重度の方の在宅ケア推進にはIT技術の導入が不可欠

 

 筆者は訪問介護や看護などの在宅ケアの収益性向上のためには、レベルの高い医療的ケアの実施も含め、医療介護連携が不可欠だと考えています。

 

 重度の障害者や医療ニーズの高い高齢者などの、在宅療養生活を実現するためには、医療介護連携が重要であることは、介護保険制度が始まった頃より継続して訴えられてきたことです。

 

 施設や病院で生活している方でも、連携体制が整えば、実は在宅生活が可能な方が多くおられます。
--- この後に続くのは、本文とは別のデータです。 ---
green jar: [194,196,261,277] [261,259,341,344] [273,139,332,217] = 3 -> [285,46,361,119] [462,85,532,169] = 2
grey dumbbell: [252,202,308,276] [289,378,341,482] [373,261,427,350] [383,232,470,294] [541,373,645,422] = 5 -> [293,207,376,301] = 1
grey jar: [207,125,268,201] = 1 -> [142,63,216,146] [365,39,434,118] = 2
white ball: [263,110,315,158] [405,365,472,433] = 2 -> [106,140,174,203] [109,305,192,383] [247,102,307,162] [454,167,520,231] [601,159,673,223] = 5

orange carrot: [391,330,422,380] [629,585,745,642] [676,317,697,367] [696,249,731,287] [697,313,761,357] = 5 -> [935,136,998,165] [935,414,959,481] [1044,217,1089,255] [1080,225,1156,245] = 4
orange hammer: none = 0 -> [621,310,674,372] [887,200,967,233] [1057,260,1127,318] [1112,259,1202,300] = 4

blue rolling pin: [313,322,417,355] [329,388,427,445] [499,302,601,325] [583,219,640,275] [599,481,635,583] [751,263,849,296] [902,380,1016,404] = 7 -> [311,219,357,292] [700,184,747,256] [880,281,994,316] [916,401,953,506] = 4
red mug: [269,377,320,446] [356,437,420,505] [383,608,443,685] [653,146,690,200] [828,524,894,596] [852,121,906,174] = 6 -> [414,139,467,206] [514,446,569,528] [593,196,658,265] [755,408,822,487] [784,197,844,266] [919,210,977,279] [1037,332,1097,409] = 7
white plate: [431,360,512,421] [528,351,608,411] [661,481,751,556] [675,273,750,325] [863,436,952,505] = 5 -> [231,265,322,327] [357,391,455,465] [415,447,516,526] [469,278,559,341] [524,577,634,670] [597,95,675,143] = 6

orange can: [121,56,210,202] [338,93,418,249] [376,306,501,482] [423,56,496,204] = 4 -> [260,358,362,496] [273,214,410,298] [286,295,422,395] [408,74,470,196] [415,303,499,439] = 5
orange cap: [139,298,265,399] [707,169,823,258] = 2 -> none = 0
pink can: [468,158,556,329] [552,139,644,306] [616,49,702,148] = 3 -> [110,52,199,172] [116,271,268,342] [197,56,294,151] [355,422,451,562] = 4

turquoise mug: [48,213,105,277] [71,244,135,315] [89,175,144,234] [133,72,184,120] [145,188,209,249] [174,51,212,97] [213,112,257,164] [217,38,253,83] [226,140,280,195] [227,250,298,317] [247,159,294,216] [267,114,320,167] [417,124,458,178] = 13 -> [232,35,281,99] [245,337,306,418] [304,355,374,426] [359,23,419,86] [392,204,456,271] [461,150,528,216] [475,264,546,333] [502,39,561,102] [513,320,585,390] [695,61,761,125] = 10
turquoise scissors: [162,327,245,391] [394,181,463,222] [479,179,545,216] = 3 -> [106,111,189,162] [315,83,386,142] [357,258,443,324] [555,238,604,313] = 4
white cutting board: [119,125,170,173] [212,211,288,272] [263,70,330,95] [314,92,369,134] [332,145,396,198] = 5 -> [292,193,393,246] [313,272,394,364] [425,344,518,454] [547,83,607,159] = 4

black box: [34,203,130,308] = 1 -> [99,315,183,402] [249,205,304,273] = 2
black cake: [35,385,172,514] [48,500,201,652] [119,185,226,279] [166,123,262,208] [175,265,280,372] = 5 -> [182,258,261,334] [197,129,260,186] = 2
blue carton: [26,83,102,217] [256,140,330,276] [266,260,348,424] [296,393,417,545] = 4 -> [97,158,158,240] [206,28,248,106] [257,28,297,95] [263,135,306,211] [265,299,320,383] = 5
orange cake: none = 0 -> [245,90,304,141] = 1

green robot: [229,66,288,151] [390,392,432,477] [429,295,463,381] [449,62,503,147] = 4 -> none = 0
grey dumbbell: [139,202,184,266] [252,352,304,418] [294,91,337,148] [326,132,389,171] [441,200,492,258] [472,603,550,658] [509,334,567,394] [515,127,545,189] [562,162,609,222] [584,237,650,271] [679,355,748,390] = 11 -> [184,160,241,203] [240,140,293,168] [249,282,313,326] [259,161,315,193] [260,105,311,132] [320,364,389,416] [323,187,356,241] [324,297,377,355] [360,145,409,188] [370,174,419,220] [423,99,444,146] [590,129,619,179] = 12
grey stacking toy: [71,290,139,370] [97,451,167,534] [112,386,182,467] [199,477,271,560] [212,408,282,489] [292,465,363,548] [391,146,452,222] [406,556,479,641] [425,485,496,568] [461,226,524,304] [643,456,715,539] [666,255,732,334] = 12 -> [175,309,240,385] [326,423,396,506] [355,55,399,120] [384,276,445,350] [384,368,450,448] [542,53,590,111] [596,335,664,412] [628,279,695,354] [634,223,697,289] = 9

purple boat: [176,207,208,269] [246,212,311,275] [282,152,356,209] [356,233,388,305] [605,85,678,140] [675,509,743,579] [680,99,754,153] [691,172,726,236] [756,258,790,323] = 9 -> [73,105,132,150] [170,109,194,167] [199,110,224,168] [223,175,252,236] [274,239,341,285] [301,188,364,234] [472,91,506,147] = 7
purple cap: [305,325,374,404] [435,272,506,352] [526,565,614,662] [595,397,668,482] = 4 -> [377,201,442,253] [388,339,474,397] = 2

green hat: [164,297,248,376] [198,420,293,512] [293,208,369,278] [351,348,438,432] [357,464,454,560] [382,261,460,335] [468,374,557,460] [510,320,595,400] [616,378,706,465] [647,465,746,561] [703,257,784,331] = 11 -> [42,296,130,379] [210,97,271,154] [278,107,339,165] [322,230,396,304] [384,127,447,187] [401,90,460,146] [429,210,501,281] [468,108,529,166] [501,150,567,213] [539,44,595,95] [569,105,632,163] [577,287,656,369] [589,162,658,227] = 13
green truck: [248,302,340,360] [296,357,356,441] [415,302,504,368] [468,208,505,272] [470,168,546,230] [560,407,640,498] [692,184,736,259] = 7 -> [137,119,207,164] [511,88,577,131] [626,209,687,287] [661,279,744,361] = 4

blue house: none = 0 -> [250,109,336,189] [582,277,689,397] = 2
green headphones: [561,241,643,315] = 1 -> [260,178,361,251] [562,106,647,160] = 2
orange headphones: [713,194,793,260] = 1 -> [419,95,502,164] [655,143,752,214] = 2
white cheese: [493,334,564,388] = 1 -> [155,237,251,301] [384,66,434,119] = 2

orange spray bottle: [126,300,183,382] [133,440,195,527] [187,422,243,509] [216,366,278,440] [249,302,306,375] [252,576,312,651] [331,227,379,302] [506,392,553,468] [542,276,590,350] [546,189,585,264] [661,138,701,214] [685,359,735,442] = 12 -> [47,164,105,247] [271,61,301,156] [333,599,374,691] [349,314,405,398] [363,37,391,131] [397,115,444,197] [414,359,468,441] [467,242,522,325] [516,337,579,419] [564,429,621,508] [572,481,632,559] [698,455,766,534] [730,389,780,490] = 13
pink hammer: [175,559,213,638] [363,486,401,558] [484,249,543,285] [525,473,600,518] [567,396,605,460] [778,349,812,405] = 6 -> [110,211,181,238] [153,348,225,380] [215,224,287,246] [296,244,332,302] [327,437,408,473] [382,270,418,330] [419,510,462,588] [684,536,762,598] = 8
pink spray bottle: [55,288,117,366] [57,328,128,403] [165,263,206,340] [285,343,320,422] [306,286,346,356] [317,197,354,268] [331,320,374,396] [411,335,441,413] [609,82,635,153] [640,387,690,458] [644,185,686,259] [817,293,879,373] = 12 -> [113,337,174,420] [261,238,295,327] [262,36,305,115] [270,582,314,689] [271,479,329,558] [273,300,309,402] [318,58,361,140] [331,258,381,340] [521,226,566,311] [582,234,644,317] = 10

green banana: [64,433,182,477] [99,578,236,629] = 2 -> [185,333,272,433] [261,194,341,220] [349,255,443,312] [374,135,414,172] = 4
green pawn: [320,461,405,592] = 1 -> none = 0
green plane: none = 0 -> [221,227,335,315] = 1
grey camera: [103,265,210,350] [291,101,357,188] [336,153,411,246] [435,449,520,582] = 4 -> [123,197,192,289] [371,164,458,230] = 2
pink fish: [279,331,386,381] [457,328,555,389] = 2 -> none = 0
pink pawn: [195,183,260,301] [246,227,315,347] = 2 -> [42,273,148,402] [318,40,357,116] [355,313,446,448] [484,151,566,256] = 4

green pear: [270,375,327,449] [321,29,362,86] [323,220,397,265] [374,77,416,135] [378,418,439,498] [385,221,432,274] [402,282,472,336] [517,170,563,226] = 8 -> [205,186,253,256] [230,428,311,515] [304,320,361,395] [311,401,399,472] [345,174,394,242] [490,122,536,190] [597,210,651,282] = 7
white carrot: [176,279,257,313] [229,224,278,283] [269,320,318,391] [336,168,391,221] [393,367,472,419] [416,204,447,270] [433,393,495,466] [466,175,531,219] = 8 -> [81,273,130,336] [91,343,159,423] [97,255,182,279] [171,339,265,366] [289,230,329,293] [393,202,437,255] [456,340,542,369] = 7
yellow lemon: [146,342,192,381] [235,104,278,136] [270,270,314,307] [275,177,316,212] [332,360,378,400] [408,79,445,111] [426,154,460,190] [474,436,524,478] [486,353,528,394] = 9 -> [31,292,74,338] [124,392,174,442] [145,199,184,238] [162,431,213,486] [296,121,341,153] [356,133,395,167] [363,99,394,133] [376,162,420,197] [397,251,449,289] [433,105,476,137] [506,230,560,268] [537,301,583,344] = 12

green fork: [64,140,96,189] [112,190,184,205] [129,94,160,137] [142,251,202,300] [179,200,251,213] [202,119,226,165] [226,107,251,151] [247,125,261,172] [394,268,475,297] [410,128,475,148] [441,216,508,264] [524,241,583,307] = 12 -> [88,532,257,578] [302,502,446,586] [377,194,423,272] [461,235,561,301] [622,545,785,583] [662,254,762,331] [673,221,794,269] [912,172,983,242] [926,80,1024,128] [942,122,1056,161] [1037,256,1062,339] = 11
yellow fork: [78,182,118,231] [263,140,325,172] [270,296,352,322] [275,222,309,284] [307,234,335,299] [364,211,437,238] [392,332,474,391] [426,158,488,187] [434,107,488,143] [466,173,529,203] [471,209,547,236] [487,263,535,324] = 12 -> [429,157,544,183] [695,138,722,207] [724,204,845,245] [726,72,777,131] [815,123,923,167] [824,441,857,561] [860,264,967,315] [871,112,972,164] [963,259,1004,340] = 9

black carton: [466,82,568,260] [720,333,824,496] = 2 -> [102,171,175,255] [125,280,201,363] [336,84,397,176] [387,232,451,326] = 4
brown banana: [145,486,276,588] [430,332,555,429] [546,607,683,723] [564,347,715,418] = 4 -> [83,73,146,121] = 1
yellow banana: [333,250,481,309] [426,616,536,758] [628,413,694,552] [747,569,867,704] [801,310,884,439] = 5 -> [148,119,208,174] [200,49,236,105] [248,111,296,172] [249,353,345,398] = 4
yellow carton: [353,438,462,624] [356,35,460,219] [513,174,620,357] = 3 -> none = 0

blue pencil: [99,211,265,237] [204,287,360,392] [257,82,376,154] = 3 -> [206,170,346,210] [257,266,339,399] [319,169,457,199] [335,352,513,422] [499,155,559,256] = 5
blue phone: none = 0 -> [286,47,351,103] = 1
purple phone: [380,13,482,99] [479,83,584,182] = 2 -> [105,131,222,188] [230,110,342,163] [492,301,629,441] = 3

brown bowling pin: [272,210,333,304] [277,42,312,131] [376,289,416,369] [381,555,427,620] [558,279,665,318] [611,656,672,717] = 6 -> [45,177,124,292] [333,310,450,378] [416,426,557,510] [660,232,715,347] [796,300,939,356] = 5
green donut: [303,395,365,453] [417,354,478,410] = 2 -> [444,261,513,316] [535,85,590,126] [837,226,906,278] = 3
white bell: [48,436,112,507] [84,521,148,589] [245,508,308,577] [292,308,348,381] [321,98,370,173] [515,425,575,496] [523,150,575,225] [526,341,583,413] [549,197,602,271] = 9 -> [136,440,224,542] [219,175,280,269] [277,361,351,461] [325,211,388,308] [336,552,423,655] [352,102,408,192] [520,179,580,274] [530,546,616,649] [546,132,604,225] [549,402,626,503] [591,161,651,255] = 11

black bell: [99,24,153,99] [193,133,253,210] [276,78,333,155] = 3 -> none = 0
その意味で潜在的な在宅療養ニーズは非常に高いのです。

 

 しかしこの連携体制の充実は様々な理由によりなかなか進まない状況でした。

 特に施設や病院が充実している都市圏では、連携を進める主体がはっきりせず、行政や医師会などの利害が交錯し、思うような連携体制が構築できていないように感じます。

 

 

在宅療養は医師の負担が大きい

 

 在宅療養を支えるには、まず訪問診療が重要な役割を担います。

 

 しかし、365日24時間のケア体制を整えるには訪問診療医への負担が非常に大きく、これまでは、医師の地域医療に対する使命感だけで支えられてきた部分が多いと言われます。

 

 このことは未だに解消されておらず、休みもなく24時間体制で働いている訪問診療医は多く、そのためになり手も少ないという課題を抱えています。

 

 

IT化による情報共有で在宅療養は進展する

 

 そこでIT技術を導入し、訪問診療医チームによるカルテの共有などにより、医師の当番制対応を可能にし、一人の医師に負担がかからないようにするモデルが少しずつですが進んでいます。

 

 この方法が全国に広がれば、在宅療養は大きく進展するのではと考えます。

 

 今のところ、これらは一部法人の独自の取り組みであり、公的支援(一部自治体を除く)がない状況で行われています。

 

 今回の補助金の導入により訪問診療のIT化が加速することを望みたいと思います。

 

 

IT化により医療介護連携体制が強化

 

 上流の訪問診療がIT化すれば、下流の訪問看護や介護などの居宅サービスもIT化が進んでいくと考えます。

 

 現状でも、スマホなどにより現場で報告書を入力し、業務効率化は可能ですが、こうした情報が医師から介護まで共有できるようになることは、連携体制の構築には不可欠なことです。

 

 つまり、業務のIT化が上流からやってくるイメージです。

 

 

 

IT化に対応できない事業所は在宅療養ケアには参加できないかも

 

 逆に言えば、IT化に対応できない介護事業所は医療介護の連携体制からは除外される可能性があります。

 

 在宅医療のITフォーマットに合わせた業務ができなければそのチームには加われないということです。

 

 医療から介護までの統一されたシステム環境が整備されるまには、まだ数年はかかるとは思いますが、今のうちから業務のIT化には取り組んでおくべきかと考えます。

 

 特に、スタッフが現場でスマホやタブレットを使いこなせるようにしておくことは、早ければ早いほど良いと思います。

 

 

 

課題は個人情報保護のためのセキュリティー体制の確保

 

 情報の共有化には個人情報の保護の問題が付きまといます。

 

 事業所ごとに個別に利用者情報を管理している場合は、管理責任は事業所にありますので、責任の所在ははっきりしているのですが、クラウドなどにより多数の事業所が情報を共有する場合は、その情報の管理責任が誰にあるのかが不明確です。

 

 民間のIT事業者のシステムを多数の事業所で利用し情報を共有する場合、システムの脆弱性による個人情報の漏えいなどは、システム側の問題になるかもしれません。

 

 しかし、多数の事業所が情報を入出力する場合、どのようなトラブルが発生し、それぞれの事業所の責任がどこまでなのかはっきりしない部分があります。

 

 クラウドシステムにおける個人情報の管理の方法について、明確なガイドラインが必要でしょう。

 

 

 

介護ソフト業者も本腰を入れて売り込みを開始

 

 IT導入補助金はIT業界を騒がせています。

 

 介護ソフト業者もあちこちで自社のシステムの売り込みを開始しており、大手のカイポケもIT導入補助金の利用を呼び掛け、18か月無料お試しのキャンペーンを実施しています。

 

 すでに使っている介護ソフトはあるとは思いますが、もしモバイルシステムを試してみる機会があれば、この際ぜひ試用してみることをお勧めします。